Since the recession has kicked in I have witnessed first hand clients being advised to cut back on expenses by the accounting fraternity and often they just do it themselves automatically – the types of costs that get chopped first are those that are deemed to be “unnecessary”, which will typically include marketing & advertising spend, sales reps, items like training, corporate entertainment, Christmas gifts, staff entertainment and other “extras”.
On the surface it is easy to figure out why companies would cut back in such a way but you could ask the question: Why spend this money when sales were easier to come by and when it is harder to win business you just abandon them?
Could reduced sales be a self fulfilling prophecy when you cut out certain overheads?
The New Cost Model
Taking the knowledge of my old profession and combining this with what I am witnessing with clients every day I am now proposing a new way of analysing costs.
Here goes ..
There are actually three types of costs:
Negative Costs – these are the costs that a business is “stuck” with, regardless of volume. It would include Rent and Rates (but not necessarily 100% of these – I will explain that later), Insurance, ESB, etc.
Maintenance Costs – these are the costs of servicing the business that you have brought in. It would such items as staff costs, raw materials, power and delivery costs.
Positive Costs – these are the costs that are all about bringing new business in, effectively the costs, which should have a “positive effect” on the business.
Positive costs are the most important costs of the whole business, they are the elements that are designed to start the engine, the elements that can make things happen, that “trigger” customers to actually place an order.
Positive costs are far reaching and could include surprise elements that you would not expect: the premium you pay to have a premises in a location that will bring in more customers, the cost of washing the car after it has been serviced, the cost of polishing the shoes that have been repaired, the cost of having a receptionist who answers calls promptly and deals with customer queries swiftly.
There could be an element of positive costs to most people overhead in the business – the porter who does “meet and greet” at the door of the hotel, the credit controller who carefully spends time with customers who are experiencing difficulty, the accountant who spends time with customers to understand the business better, the staff party to reward a hard working team and a deliberate initiative to improve morale.

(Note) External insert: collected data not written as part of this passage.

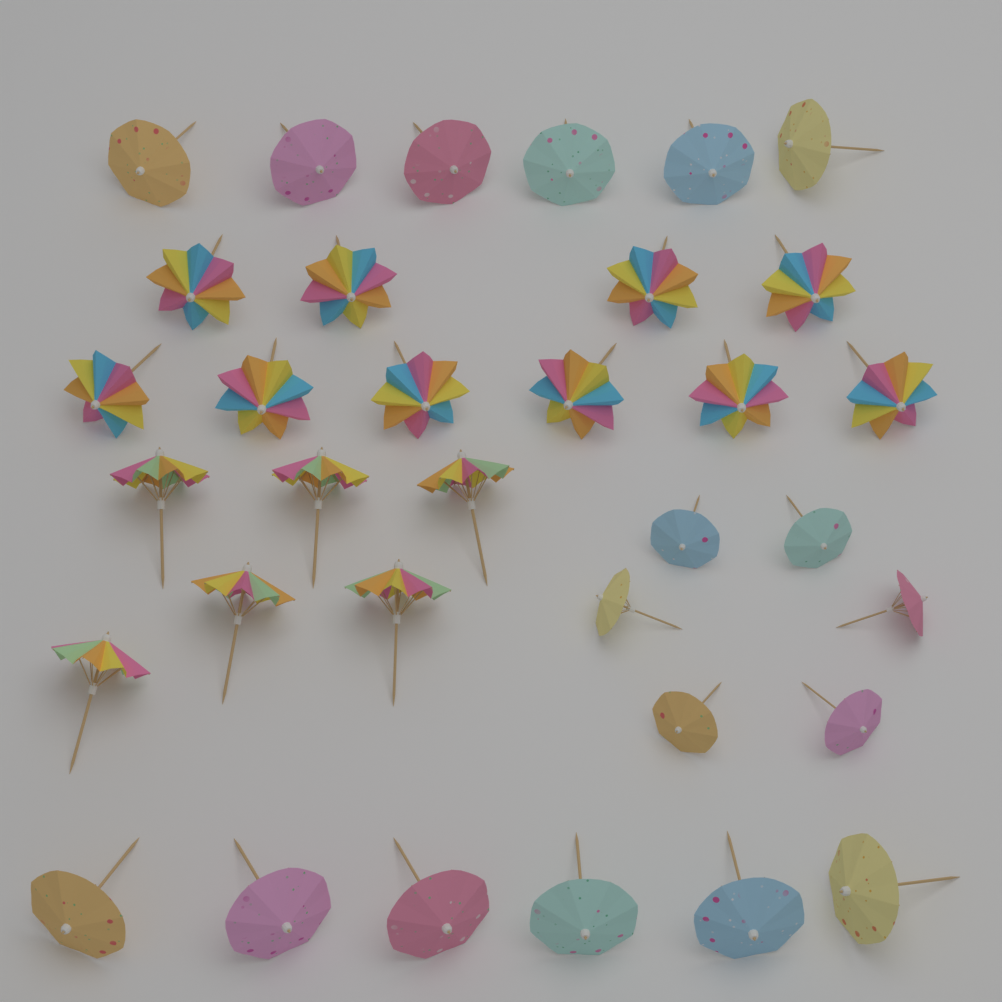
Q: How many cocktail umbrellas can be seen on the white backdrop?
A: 34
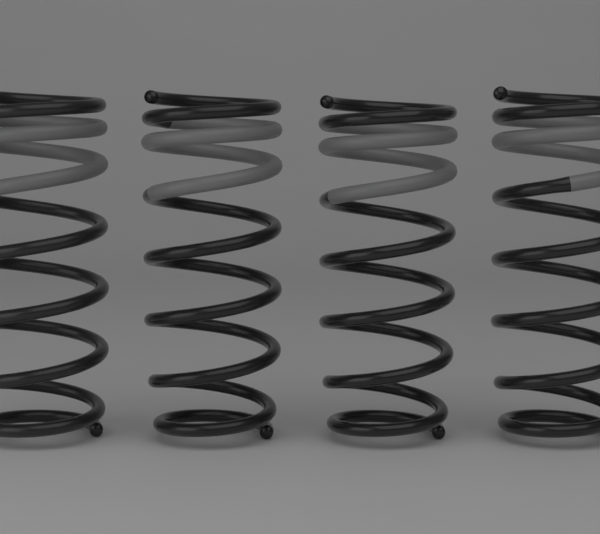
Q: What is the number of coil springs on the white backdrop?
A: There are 4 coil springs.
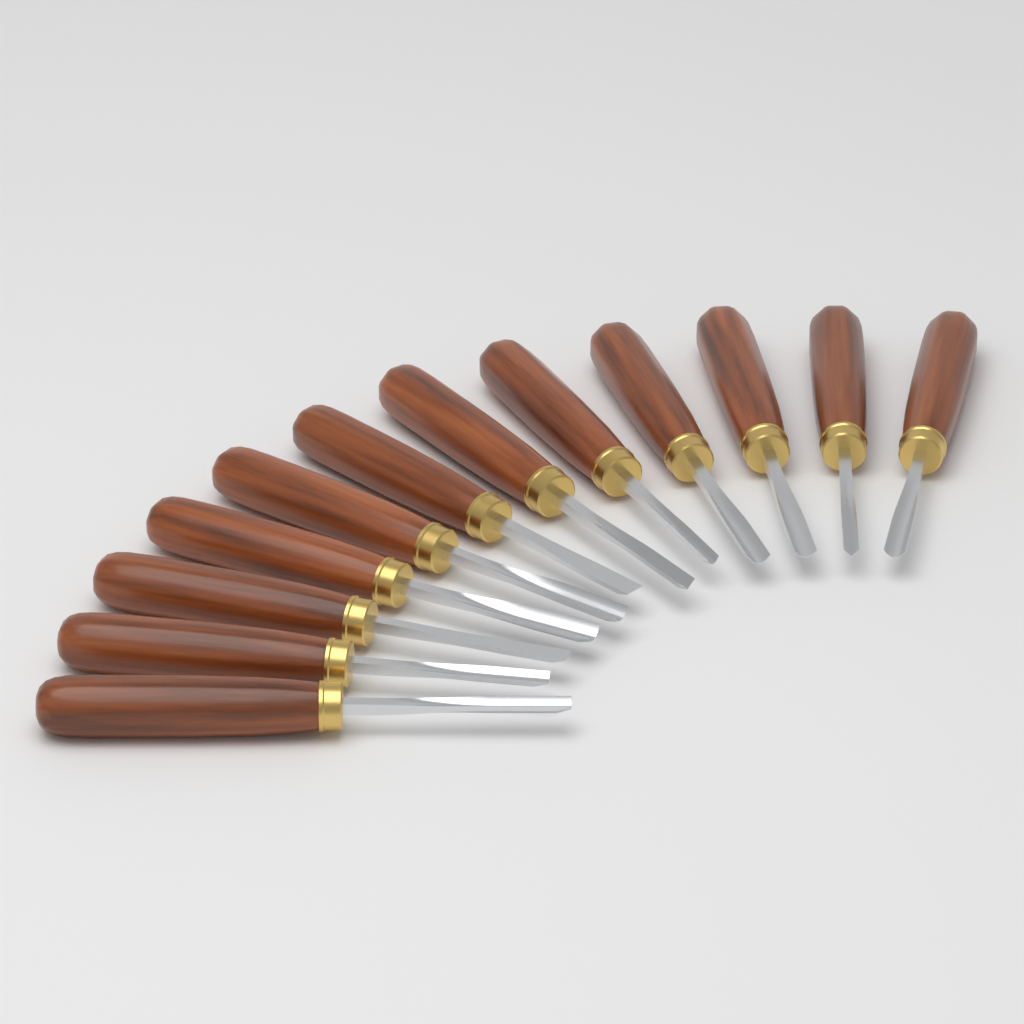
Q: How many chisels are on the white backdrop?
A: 12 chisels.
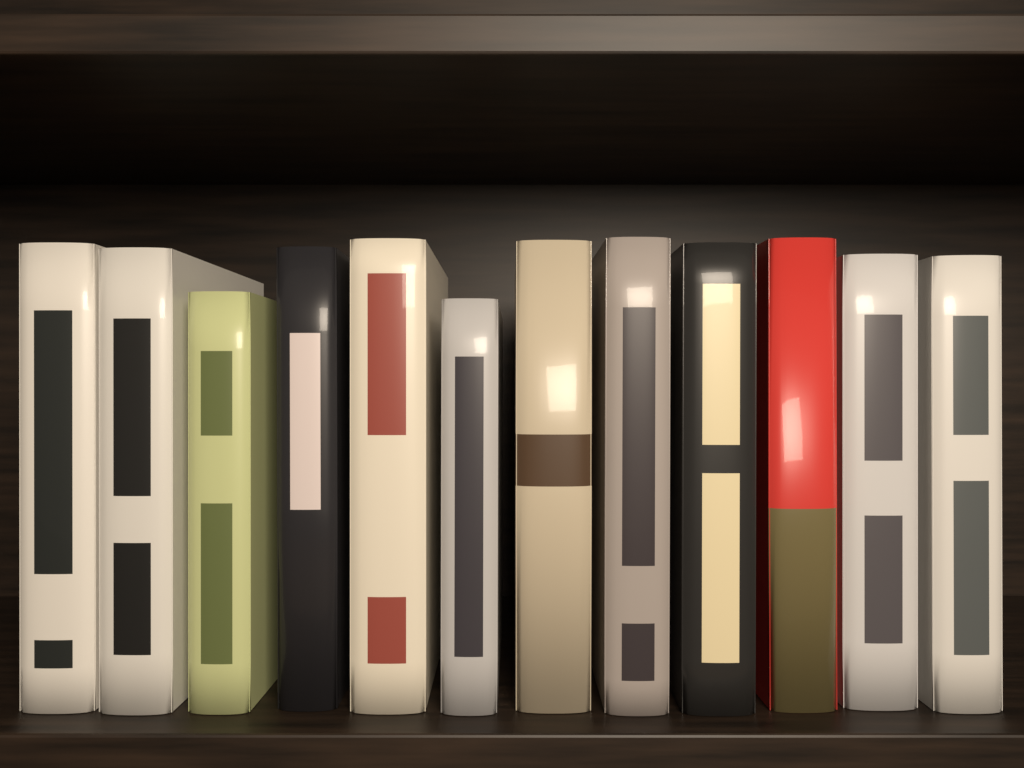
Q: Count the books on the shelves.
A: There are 12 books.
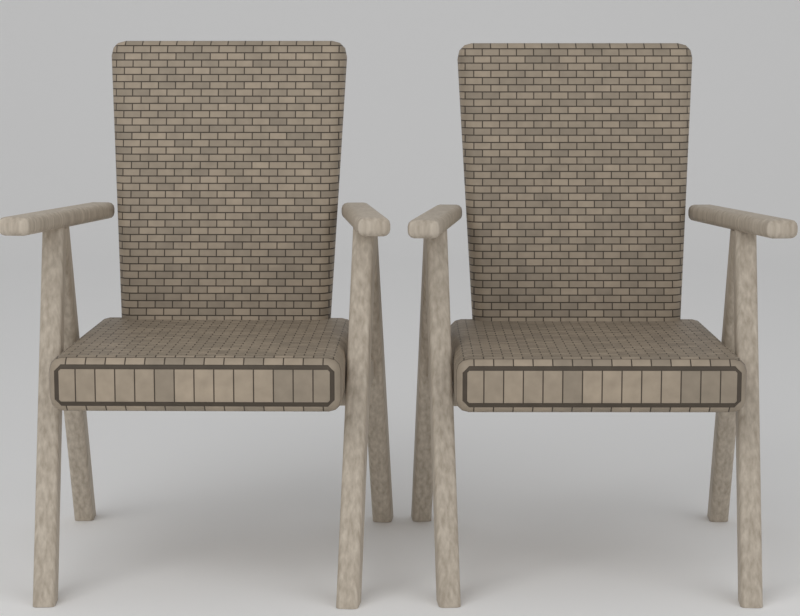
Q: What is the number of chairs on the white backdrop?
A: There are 2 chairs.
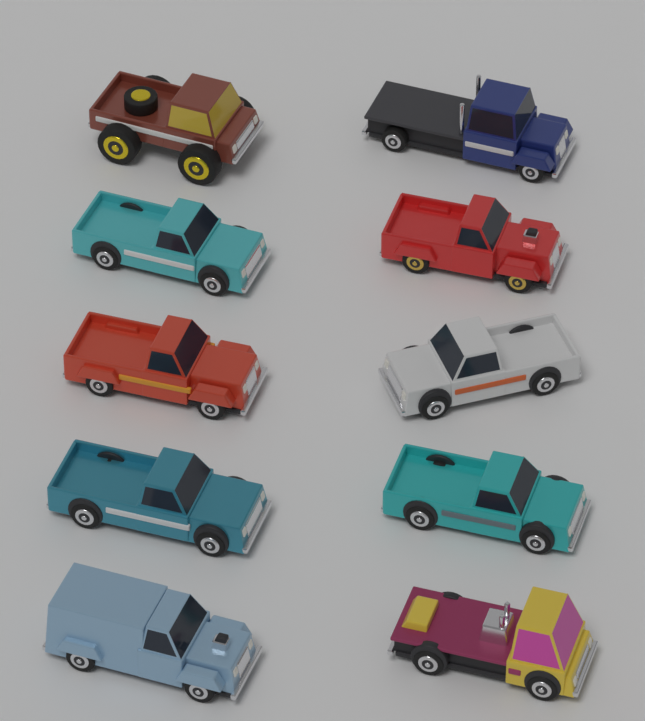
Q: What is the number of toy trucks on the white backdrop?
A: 10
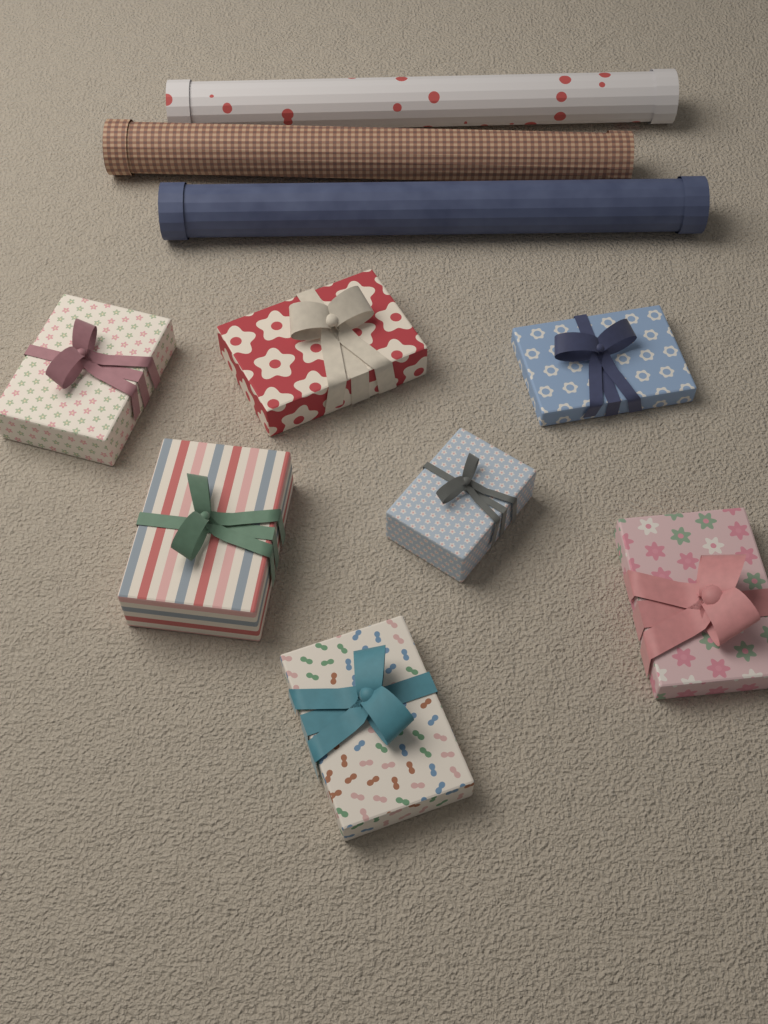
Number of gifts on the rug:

I’m sure with a little effort you will think of thousands of other unexpected examples – all of these elements contribute to bringing in more business and create a “positive effect” on the business.
Of course Positive Costs will include items such as advertising, marketing, graphic design, web marketing, social media activity and even PR!
Positive costs are absolutely essential for generating business for any company – cutting these out may be viewed as a necessary step but it will eventually choke the oxygen of the business.
Recession (or any time for that matter)
Using our new cost model I would suggest the following approach:
Analyse your costs into the different cost categories and work towards –
1. Reducing the negative costs as much as possible
2. Improving efficiencies and work practices so that maintenance costs are as little as possible
3. Spending as much of your overhead budget as possible on positive costs .
I am not for one minute suggesting naive spending – always look for the best value in your positive costs and don’t waste money, making sure they are actually positive costs – that the spend results in increases in business.
Are you spending enough on Positive Costs in your business?